I often don’t feel cool enough to go to some churches.

I don’t know if you’ve ever had this experience – and it’s possible you’ve not, either because you’re not interested, or because you’re better dressed and better looking than I am, but occasionally, when I’ve visited a church, especially when it’s a hip, new, fast growing church, I immediately feel out of place. Everyone dresses better than I do, is in better shape than I am, has better style hair, better grooming, and is, in short, to all appearances, more put together than I can be on my best day.

The worship is always shockingly competent. The videos put most production companies to shame, the band somehow takes really trite three chord praise songs with lousy lyrics and makes them sound awesome (while looking like they really love doing it),and  the preacher is either really a) funny b) hip c) earnest in a way that connects with the audience.

And I think – damn, I’m not cool enough to be here.

It’s a good thing I don’t belong to a cool church.

We were having our monthly worship gathering a few weeks ago in a our friend’s backyard a month ago, when I looked around at the people.

Most of us had left the slim section of the clothing store years ago.

None of us, (okay, maybe just one or two of us,) would look particularly at home at the Gap or Abercrombie and Fitch.

Our one child, who happens to be autistic, happily ran around during the entire service, upending my friend’s front lawn, as we took turns chasing after him.

Some of us stutter.

Many of us talk with Mass accents so broad that you could drive a mac truck through them.

Some of us are scarred, from bad luck, or violence, or self-violence.

Many of us can’t carry a tune in the bucket.

Some of us struggle with addiction.

Some of us obviously need to see a dentist.

Put us all together, it’s very clear that we are not a cool community.

There are days that I wish we were cooler – that we were younger, hipper, richer, but I’ve come to realize that it’s not us. And, I’ve decided, I’m glad about it. For, although I realize that many cool, hip, happening churches are doing great work, and I realize that my feeling out of place perhaps has more to do with my own insecurity than it does with them, I can’t shake the feeling Jesus and his crowd weren’t cool either.

After all, that first community was really just a bunch of disreputable, morally questionable, socially unacceptable outcasts following around a day-laborer turned homeless itinerant teacher: definitely not the group of people you’d put on a flyer or a billboard.
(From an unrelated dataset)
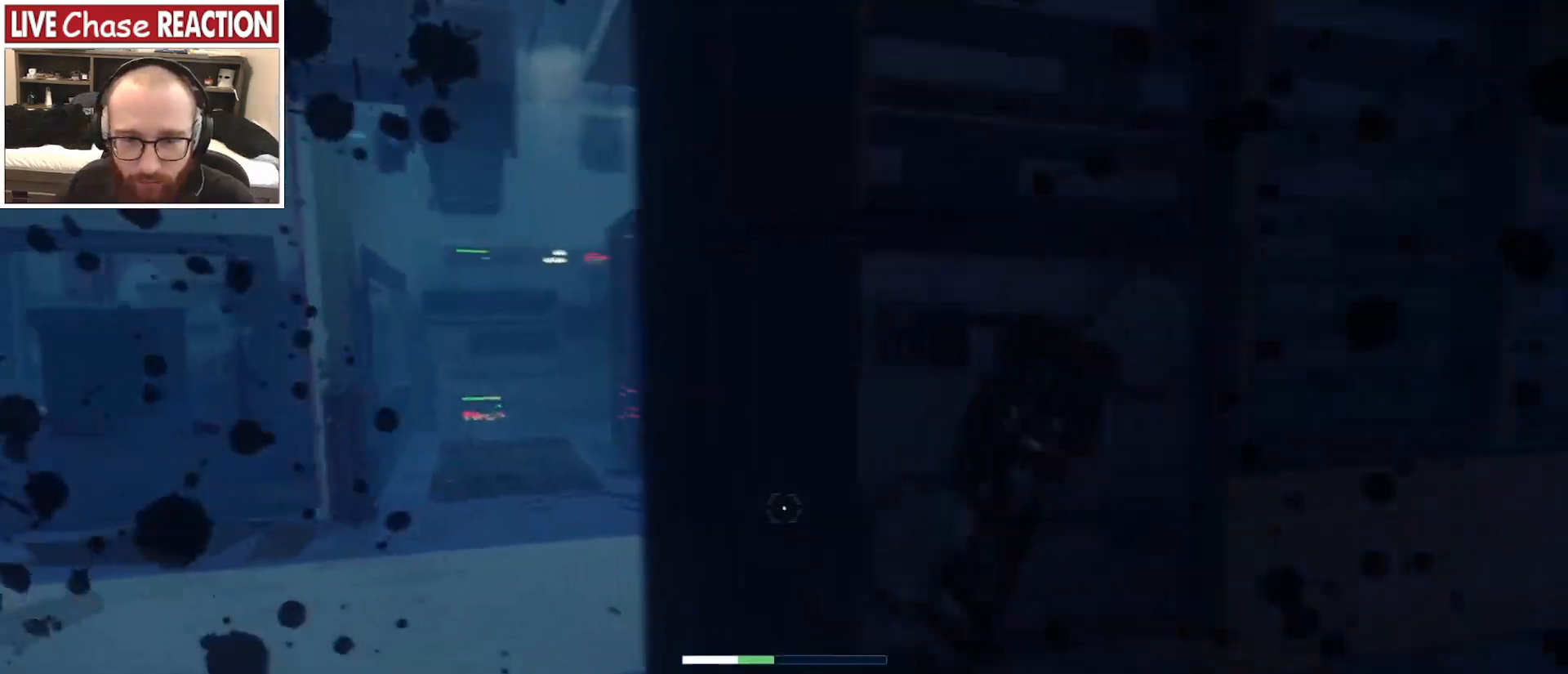
{"keys": ["a", "w"], "mouse": [], "events": [[233, "a", "up"], [233, "d", "down"], [367, "d", "up"], [467, "a", "down"]]}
I’d expect they were also, taken as a group, rather grubby, somewhat profane, rather awkward, and, generally speaking, not the type of people you’d want to invite to your next party.

I think that’s good to keep in mind, in a culture that’s filled with small enclaves and microcultures, where it is now entirely possible to be with people who almost exactly like you. It’s easy to forget that we need each other: the have’s and the have not’s, people from all walks of life, from those who have the resources to shake the world, to those who should really get a parade if they manage to get out of bed and successfully tie their shoes in the morning.

We need each other, in all our glorious uncouth uncoolness.

And that way, I know there will be at least one church that I’m cool enough to be a part of, too.